Last year the Methodist Church was "more enlightened", he says. "Dr Ilaitia Tuwere was its president. He was able to take a more theological reflection on the role of the church in the crisis. He thought it was an opportunity for the church to ask searching questions about the relationship between the church and Fijian culture; that the church should be free of tutelage by the Fijian hierarchy. He left and the people who took over did not have that view."

The church, Yabaki says, is back under the control of people who supported the coup in 1987. "They are not as strong as they were. They felt the Methodist church should follow the leading of traditional Fijian leaders and they cannot think about the church in any other way."

They are happy with that kind of linkage with culture, and see it as the strength of the church.
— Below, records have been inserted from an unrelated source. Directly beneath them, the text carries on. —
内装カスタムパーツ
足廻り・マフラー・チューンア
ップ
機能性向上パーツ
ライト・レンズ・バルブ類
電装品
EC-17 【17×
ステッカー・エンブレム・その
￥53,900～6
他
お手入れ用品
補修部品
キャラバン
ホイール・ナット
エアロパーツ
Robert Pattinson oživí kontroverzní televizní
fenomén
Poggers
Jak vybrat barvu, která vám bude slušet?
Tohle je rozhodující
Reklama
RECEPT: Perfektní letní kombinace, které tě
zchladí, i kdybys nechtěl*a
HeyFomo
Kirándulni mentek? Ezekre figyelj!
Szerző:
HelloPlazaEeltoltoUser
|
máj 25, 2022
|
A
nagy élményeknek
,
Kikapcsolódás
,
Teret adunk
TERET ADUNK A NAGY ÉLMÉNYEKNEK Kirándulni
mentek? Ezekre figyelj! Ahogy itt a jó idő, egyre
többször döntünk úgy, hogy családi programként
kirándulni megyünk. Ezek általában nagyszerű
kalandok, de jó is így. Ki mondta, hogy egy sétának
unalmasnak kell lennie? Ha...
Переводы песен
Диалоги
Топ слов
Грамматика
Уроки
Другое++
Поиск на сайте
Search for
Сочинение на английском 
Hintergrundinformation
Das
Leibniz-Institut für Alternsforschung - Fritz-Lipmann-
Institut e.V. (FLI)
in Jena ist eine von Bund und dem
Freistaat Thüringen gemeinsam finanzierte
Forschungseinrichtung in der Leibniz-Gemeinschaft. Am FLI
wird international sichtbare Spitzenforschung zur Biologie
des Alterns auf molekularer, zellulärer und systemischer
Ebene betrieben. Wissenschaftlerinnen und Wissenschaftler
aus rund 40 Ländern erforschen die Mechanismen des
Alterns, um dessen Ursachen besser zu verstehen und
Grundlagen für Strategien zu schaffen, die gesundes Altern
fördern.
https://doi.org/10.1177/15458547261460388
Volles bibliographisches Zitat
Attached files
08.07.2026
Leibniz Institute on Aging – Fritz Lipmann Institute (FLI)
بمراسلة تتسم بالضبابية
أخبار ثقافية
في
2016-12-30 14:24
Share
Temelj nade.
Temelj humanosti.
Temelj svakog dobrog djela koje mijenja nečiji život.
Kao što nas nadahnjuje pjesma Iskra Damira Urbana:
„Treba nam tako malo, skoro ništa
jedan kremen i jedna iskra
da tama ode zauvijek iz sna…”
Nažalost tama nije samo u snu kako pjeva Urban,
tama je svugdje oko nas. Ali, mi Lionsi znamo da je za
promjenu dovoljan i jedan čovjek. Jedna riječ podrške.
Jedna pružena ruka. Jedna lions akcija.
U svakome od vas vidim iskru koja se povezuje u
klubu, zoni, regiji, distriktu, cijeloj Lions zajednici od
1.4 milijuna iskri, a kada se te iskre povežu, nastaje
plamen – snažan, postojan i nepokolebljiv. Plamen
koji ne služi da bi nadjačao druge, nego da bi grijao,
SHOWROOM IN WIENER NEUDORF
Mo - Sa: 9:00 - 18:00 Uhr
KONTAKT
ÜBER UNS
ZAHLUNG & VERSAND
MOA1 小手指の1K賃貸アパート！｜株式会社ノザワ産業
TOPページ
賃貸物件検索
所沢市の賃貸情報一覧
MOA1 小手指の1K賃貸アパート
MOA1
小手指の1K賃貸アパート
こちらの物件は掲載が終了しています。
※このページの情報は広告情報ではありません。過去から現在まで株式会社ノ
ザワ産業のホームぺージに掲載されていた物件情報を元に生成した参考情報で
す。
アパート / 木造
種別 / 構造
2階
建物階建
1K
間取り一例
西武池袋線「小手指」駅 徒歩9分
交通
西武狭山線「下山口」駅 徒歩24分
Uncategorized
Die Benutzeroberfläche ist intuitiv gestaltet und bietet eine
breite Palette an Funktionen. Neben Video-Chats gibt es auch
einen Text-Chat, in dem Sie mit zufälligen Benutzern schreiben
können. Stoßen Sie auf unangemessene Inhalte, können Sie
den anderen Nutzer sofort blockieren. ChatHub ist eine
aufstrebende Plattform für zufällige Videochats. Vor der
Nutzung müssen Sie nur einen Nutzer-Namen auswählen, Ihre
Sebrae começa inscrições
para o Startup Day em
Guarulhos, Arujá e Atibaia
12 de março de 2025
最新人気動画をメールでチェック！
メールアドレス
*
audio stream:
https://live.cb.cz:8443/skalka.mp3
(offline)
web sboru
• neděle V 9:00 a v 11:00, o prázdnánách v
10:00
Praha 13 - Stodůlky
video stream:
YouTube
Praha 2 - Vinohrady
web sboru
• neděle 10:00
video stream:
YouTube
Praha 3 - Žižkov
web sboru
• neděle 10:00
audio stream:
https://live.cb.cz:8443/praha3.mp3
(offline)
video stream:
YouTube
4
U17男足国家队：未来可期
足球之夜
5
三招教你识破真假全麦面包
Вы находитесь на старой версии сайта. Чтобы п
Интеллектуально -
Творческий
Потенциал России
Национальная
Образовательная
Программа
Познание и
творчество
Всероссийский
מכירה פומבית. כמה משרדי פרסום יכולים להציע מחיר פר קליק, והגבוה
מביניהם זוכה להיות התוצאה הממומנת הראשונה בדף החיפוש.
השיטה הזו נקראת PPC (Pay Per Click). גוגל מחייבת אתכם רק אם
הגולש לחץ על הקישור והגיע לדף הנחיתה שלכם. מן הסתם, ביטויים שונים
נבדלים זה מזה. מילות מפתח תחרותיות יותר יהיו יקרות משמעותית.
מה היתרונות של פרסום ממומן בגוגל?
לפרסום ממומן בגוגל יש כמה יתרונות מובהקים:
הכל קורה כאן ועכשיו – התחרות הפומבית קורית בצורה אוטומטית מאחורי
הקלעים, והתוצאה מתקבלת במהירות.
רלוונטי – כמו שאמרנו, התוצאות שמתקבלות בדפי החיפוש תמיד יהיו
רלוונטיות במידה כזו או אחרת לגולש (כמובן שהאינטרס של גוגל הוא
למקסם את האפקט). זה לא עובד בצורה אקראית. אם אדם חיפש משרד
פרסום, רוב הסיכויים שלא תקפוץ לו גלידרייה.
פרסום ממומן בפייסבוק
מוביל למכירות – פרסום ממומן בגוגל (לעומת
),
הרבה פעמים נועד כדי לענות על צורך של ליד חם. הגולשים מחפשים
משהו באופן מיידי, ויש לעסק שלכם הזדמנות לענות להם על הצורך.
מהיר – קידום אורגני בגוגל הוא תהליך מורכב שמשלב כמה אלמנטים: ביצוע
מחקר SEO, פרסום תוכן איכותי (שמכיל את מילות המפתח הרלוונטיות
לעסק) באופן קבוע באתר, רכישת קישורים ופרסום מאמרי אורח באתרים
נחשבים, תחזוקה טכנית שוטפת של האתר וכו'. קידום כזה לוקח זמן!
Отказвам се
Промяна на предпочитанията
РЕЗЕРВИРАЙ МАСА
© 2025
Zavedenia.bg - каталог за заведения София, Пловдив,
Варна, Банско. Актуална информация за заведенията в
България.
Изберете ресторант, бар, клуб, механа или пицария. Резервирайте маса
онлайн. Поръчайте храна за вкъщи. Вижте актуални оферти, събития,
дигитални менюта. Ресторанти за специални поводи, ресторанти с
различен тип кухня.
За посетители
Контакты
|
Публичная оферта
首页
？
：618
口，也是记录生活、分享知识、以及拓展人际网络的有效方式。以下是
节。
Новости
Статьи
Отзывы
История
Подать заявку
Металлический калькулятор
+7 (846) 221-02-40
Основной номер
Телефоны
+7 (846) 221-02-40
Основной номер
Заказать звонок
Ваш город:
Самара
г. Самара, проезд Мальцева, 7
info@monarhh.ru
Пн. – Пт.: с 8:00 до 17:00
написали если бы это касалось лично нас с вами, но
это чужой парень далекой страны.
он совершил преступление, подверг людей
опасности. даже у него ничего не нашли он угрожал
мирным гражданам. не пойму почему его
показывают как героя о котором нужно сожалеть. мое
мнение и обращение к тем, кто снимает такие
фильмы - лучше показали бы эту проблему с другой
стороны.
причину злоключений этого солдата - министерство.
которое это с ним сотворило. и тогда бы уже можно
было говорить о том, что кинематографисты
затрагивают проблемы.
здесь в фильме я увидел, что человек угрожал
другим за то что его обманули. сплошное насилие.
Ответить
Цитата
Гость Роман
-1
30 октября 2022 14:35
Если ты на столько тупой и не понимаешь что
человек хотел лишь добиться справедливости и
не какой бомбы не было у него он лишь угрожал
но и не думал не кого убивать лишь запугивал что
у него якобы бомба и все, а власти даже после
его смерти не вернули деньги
"Now the church has nothing to say. It has difficulty in finding things to say in modern Fiji. There is absolutely no alternative thinking."

Yabaki was asked by the church if he would appeal to be reinstated.

"Not if only the condition is the giving up of drinking alcohol. Why should one be made to give up something which can be enjoyed and which is not harmful if taken with self-control?" How many other Methodist ministers drink alcohol? "Quite a few."

How many are addicts of kava? "It's quite serious."

When Yabaki saw Kanailagi in September he took with him a paper he had written on the church and alcohol.

"I said there was a choice to be moderate, and that Fijian kava must be viewed on the same lines because it is equally destructive."

"Kanailagi said he would present the paper to the standing committee. But I think when they read that, they decided to cut short the process and sack me."

Yabaki has asked the churchmen who condemned him to adopt a recognised disciplinary procedure "not so much out of judgment but out of grace. This is an appeal for good practice."

"Second, I wanted to appeal to the courts against processes lacking in natural justice because I was not heard."

What was his detractors' response? Yabaki chuckled. They said, "you had better come back to the church".

What next? "I have a lawyer looking at these things. I don't feel a loss of anything. The Lord is my Shepherd. I shall not want. I am quite satisfied. I've led a fairly true life. In terms of my faith, as I've said before, it is the application of the Christian faith into practice. I feel I'm leading a full life."